### Text:
──────────
Famed tabloid gossip columnist, Liz Smith, dead at 94

Gossip columnist and writer Liz Smith leaves an event in New York in August of 2009. Smith, a gossip columnist whose mixture of banter, barbs, and bon mots about the glitterati helped her climb the A-list as high as many of the celebrities she covered, has died. She was 94.

Credit: Stephen Chernin

Credit: Stephen Chernin

Gossip columnist and writer Liz Smith leaves an event in New York in August of 2009. Smith, a gossip columnist whose mixture of banter, barbs, and bon mots about the glitterati helped her climb the A-list as high as many of the celebrities she covered, has died. She was 94.

She was the last of her kind. Liz Smith, a longtime New York gossip columnist, died Sunday at her home in Manhattan at the age of 94, her agent confirmed to The New York Times.

Smith was born in Fort Worth, Texas, in 1923 and graduated from the University of Texas before heading to New York, where she made it big in the Big Apple.

Smith, who started work as a gossip columnist for the New York Journal-American in 1959,  was often friends with many of the famous and glamorous people she covered, including Madonna, Frank Sinatra, Donald and Ivanka Trump and Katherine Hepburn, sparking some controversy from journalists over the years.
──────────
### Records:
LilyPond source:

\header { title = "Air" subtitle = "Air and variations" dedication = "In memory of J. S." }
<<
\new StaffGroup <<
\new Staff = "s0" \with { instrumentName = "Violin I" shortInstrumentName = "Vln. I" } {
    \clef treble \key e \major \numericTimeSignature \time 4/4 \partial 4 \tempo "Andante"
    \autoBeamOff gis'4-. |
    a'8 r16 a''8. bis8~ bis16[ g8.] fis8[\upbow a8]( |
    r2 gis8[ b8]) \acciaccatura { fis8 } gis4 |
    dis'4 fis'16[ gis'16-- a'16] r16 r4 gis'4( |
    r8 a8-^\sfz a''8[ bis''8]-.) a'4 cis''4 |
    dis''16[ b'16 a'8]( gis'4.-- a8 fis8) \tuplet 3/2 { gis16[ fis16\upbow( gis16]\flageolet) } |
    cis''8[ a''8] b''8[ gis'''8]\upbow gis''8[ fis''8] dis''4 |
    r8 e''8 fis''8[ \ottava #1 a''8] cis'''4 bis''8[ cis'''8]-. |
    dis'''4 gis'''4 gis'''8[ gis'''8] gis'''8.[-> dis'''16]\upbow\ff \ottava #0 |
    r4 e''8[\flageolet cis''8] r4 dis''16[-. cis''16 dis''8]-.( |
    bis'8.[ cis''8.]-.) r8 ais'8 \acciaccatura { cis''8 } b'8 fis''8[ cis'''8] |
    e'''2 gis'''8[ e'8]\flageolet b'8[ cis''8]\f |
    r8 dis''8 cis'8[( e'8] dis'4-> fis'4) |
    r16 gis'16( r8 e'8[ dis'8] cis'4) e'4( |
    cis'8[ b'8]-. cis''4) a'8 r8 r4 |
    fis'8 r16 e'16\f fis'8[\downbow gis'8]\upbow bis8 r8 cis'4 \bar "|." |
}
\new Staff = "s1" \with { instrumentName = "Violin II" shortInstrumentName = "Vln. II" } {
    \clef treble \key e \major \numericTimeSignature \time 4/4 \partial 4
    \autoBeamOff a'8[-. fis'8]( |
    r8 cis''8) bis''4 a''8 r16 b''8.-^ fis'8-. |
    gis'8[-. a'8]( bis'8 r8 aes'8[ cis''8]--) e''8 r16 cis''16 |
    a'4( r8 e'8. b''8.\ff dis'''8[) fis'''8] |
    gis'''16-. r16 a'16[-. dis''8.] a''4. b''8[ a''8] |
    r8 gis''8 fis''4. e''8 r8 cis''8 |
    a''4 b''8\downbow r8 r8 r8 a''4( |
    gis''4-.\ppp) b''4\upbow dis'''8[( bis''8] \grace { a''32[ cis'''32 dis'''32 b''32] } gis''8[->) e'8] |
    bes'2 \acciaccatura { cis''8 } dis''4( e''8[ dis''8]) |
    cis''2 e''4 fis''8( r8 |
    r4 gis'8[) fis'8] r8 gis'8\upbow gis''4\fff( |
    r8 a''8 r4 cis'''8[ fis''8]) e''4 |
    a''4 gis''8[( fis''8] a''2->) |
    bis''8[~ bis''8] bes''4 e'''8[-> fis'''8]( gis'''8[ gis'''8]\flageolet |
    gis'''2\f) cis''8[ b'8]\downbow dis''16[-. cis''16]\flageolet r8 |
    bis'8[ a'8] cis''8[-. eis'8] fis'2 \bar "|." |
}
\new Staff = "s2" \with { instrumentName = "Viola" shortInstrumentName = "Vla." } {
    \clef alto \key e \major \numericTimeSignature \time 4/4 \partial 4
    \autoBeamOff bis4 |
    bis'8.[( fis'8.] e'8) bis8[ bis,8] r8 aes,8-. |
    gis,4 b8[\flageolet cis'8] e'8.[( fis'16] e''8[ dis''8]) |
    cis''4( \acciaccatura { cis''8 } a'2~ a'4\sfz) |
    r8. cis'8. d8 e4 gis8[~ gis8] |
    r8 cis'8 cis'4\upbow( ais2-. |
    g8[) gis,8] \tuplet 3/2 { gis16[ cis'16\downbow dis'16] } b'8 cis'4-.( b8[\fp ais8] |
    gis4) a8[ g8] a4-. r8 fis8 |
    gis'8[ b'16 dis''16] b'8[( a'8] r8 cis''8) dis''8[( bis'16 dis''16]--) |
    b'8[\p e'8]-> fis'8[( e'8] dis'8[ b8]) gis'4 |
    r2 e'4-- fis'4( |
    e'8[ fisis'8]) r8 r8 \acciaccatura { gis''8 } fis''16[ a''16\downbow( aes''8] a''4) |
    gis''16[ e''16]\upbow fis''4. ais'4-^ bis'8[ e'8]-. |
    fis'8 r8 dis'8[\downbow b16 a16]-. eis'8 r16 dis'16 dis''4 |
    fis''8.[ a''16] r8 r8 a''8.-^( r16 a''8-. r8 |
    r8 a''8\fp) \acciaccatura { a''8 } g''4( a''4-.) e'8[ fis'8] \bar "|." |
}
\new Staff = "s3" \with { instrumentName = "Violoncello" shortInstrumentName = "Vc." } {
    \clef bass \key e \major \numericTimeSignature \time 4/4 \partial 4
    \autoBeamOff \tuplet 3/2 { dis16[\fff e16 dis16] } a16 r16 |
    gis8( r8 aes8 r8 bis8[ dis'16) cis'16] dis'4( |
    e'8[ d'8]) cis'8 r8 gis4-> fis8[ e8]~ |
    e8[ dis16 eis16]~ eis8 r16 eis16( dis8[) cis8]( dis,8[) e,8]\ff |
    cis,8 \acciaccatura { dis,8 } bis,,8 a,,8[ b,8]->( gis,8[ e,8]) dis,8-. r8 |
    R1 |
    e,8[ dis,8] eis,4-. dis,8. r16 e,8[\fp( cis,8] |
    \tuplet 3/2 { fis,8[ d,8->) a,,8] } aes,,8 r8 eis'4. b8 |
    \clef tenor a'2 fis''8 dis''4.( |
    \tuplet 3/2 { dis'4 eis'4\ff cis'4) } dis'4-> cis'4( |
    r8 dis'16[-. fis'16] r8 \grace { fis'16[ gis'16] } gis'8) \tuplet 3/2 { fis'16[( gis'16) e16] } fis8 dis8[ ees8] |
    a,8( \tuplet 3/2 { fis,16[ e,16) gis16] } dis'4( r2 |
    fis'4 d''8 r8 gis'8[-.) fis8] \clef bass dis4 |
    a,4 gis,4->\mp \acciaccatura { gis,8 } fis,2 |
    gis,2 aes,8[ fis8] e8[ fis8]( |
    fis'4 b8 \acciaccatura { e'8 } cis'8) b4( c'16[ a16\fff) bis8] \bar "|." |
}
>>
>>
──────────
### Instructions for the task:
Continue the article about gossip columnist Liz Smith's death from its last sentence, adding the next few paragraphs in the same news style.

### Final result:
Her legendary gossip predecessors included Louella Parsons and Hedda Hopper, in Hollywood, and Water Winchell, in New York.

Smith spent more than 30 years writing daily gossip columns, writing books and magazine stories and appearing on TV news and entertainment programs.

From 1976 until 1991, her column called "Liz Smith" ran in The Daily News and in New York Newsday from 1991 until 1995, according to the NYT. Her column continued in Newsday until 2005 and in the New York Post from 1995 until 2009, and she was syndicated in up to 70 newspapers, too.

Gossip columnist Liz Smith attends the 4th Annual Stella by Starlight benefit in New York on March 17, 2008.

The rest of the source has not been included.